Goal =
Repeat the lines below verbatim, starting at the first line of the data listing and ending at the line that contains "scientific name: Chelidonium majus", with both of those lines included.

Data listing:
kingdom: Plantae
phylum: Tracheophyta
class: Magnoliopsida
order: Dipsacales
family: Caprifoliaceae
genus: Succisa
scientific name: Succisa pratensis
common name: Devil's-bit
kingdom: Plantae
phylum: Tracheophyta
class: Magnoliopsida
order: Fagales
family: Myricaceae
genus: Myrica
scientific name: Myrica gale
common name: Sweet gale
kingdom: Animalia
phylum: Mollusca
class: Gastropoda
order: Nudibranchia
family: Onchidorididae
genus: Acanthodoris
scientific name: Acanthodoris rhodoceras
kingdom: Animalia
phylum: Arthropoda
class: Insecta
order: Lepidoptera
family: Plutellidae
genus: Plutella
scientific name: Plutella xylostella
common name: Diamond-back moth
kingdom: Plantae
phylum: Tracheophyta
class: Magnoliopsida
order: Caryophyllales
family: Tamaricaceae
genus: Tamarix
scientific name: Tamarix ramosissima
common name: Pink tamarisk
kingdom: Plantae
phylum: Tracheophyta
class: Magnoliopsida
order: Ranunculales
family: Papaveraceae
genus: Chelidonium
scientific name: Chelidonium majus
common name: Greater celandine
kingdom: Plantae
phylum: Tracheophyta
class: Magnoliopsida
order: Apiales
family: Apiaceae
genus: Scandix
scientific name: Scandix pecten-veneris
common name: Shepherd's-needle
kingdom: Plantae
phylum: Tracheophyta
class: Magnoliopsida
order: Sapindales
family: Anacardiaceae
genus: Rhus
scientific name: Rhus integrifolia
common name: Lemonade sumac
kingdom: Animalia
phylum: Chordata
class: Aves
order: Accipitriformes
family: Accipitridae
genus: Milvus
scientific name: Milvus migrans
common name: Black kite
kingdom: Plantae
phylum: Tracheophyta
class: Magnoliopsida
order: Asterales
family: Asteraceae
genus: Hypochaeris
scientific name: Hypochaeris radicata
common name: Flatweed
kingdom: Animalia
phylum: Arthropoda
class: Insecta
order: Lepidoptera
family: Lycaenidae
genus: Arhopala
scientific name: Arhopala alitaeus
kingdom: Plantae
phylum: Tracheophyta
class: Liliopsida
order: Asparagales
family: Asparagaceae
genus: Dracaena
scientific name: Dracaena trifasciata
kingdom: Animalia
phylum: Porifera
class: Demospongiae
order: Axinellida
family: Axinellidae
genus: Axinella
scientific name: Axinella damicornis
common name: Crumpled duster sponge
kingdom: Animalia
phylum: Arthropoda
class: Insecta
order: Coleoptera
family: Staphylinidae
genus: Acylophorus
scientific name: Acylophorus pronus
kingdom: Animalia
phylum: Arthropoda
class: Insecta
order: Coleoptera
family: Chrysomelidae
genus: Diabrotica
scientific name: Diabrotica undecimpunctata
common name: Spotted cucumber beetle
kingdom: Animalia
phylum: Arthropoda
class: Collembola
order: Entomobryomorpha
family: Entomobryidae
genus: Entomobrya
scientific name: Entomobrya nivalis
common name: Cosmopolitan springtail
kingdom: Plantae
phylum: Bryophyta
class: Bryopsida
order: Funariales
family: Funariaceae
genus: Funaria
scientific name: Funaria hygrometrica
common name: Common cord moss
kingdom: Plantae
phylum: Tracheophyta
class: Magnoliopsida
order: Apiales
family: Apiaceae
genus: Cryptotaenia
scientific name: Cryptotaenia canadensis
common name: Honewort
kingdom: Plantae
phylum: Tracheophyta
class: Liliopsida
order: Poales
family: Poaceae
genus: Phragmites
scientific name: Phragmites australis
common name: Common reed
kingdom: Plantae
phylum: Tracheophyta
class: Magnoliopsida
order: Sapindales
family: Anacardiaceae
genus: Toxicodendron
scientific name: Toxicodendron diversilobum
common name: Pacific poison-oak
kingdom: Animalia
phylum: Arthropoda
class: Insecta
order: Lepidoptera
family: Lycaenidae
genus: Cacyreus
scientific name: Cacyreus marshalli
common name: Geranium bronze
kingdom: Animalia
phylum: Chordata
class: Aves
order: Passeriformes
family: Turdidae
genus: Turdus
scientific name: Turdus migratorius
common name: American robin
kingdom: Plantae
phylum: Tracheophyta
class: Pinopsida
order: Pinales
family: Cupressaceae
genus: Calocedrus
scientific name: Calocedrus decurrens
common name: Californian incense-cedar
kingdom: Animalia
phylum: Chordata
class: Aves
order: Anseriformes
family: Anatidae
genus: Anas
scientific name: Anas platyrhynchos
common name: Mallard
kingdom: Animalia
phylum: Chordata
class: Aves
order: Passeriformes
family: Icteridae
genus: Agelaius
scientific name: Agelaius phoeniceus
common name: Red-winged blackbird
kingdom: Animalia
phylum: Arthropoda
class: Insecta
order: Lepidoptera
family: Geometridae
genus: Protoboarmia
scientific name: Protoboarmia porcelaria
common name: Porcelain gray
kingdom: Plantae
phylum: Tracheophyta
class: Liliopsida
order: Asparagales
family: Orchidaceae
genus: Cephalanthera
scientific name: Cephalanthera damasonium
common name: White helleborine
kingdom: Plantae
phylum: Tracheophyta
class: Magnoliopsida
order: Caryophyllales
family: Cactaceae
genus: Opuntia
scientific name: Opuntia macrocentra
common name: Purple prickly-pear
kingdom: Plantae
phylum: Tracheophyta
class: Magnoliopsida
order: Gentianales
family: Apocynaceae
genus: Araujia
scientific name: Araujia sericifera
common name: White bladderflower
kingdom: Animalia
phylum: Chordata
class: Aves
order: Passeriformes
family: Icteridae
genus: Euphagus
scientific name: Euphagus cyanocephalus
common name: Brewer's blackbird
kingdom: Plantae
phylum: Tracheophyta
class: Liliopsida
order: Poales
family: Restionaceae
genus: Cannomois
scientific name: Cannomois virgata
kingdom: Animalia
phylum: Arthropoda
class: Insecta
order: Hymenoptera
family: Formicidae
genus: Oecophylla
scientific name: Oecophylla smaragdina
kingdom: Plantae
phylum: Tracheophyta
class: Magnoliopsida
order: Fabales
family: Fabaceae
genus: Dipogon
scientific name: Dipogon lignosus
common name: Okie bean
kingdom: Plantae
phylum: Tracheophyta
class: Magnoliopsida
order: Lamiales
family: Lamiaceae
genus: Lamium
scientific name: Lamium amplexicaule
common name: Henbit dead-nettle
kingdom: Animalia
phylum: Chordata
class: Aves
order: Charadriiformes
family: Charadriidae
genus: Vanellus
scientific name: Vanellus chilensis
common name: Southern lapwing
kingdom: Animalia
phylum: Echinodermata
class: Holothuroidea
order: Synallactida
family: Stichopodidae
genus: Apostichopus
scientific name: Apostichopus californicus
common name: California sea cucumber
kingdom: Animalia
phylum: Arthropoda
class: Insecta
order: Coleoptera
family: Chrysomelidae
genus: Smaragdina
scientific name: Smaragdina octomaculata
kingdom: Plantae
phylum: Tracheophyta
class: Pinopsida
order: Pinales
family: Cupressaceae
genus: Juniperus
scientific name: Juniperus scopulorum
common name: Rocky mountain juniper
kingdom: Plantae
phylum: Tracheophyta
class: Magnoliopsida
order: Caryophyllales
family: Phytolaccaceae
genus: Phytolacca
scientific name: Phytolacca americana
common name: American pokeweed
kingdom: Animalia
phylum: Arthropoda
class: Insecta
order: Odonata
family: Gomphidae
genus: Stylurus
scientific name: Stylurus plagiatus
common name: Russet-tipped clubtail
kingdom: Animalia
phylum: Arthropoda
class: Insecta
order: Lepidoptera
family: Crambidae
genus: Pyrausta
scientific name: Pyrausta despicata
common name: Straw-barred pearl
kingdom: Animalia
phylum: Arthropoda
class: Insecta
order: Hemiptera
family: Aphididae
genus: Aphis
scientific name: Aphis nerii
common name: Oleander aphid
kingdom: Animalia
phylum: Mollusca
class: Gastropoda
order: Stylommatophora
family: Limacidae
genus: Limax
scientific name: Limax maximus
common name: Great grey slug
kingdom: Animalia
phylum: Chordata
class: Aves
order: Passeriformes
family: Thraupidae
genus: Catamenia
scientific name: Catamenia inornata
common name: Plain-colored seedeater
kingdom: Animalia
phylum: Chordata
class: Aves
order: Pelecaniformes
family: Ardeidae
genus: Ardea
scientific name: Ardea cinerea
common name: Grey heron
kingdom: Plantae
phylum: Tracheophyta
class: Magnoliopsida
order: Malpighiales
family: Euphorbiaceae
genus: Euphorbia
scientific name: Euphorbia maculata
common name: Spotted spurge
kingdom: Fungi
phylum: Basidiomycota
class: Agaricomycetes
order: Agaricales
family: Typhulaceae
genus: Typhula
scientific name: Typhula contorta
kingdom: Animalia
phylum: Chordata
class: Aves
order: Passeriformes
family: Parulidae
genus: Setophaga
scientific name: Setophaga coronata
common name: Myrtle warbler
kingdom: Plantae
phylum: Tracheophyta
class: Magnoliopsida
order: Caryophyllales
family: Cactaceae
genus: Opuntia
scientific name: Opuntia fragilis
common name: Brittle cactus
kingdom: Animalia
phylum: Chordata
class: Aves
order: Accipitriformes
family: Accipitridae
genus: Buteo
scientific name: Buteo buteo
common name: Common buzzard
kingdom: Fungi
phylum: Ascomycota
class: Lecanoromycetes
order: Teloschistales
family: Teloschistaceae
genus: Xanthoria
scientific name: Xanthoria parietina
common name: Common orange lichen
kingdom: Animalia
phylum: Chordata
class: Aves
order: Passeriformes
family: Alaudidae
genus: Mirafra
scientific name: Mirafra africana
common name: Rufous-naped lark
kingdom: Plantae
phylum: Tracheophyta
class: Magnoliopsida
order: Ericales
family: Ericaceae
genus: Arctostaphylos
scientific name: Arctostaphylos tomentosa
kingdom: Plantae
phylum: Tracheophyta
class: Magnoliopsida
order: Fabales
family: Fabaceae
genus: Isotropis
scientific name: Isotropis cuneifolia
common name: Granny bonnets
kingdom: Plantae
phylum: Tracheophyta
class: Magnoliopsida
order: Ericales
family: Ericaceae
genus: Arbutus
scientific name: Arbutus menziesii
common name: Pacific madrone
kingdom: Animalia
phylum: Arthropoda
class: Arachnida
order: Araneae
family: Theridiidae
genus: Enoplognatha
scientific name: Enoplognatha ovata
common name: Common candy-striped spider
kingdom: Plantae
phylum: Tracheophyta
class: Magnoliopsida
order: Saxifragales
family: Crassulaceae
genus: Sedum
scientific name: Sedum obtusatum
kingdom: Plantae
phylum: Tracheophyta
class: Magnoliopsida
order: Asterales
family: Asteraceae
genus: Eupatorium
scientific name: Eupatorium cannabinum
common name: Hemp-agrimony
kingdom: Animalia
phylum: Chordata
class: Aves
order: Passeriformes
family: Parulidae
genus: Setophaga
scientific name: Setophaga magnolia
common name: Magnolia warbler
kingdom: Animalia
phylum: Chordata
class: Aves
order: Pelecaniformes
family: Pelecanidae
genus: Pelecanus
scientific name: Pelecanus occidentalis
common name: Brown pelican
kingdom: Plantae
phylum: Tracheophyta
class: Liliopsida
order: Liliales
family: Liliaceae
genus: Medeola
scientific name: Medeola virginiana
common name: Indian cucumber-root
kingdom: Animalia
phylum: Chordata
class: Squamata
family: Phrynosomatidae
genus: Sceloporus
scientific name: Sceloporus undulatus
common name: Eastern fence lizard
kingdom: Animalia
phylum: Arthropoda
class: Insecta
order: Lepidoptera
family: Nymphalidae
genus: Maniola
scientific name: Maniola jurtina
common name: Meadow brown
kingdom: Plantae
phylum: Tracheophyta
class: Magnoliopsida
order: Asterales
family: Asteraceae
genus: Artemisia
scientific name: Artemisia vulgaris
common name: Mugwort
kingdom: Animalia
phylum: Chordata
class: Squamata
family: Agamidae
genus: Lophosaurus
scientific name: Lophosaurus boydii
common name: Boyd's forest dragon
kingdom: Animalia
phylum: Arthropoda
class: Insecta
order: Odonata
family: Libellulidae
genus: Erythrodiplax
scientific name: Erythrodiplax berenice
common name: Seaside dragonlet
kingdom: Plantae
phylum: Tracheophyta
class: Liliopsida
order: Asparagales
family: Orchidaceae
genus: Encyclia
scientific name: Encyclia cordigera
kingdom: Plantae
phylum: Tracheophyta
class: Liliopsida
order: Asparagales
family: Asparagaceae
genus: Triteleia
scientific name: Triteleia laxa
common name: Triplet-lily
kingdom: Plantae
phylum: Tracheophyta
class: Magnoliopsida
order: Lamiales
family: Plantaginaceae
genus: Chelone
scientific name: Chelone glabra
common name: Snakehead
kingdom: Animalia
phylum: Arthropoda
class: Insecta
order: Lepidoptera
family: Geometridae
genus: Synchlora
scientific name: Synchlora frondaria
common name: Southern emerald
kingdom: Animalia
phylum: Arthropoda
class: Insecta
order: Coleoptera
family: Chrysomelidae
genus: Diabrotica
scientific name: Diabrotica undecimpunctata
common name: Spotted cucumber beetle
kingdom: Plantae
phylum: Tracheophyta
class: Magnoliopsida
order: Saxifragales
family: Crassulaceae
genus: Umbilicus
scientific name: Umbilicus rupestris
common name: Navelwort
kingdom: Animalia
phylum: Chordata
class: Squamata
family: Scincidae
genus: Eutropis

Exercise response =
kingdom: Plantae
phylum: Tracheophyta
class: Magnoliopsida
order: Dipsacales
family: Caprifoliaceae
genus: Succisa
scientific name: Succisa pratensis
common name: Devil's-bit
kingdom: Plantae
phylum: Tracheophyta
class: Magnoliopsida
order: Fagales
family: Myricaceae
genus: Myrica
scientific name: Myrica gale
common name: Sweet gale
kingdom: Animalia
phylum: Mollusca
class: Gastropoda
order: Nudibranchia
family: Onchidorididae
genus: Acanthodoris
scientific name: Acanthodoris rhodoceras
kingdom: Animalia
phylum: Arthropoda
class: Insecta
order: Lepidoptera
family: Plutellidae
genus: Plutella
scientific name: Plutella xylostella
common name: Diamond-back moth
kingdom: Plantae
phylum: Tracheophyta
class: Magnoliopsida
order: Caryophyllales
family: Tamaricaceae
genus: Tamarix
scientific name: Tamarix ramosissima
common name: Pink tamarisk
kingdom: Plantae
phylum: Tracheophyta
class: Magnoliopsida
order: Ranunculales
family: Papaveraceae
genus: Chelidonium
scientific name: Chelidonium majus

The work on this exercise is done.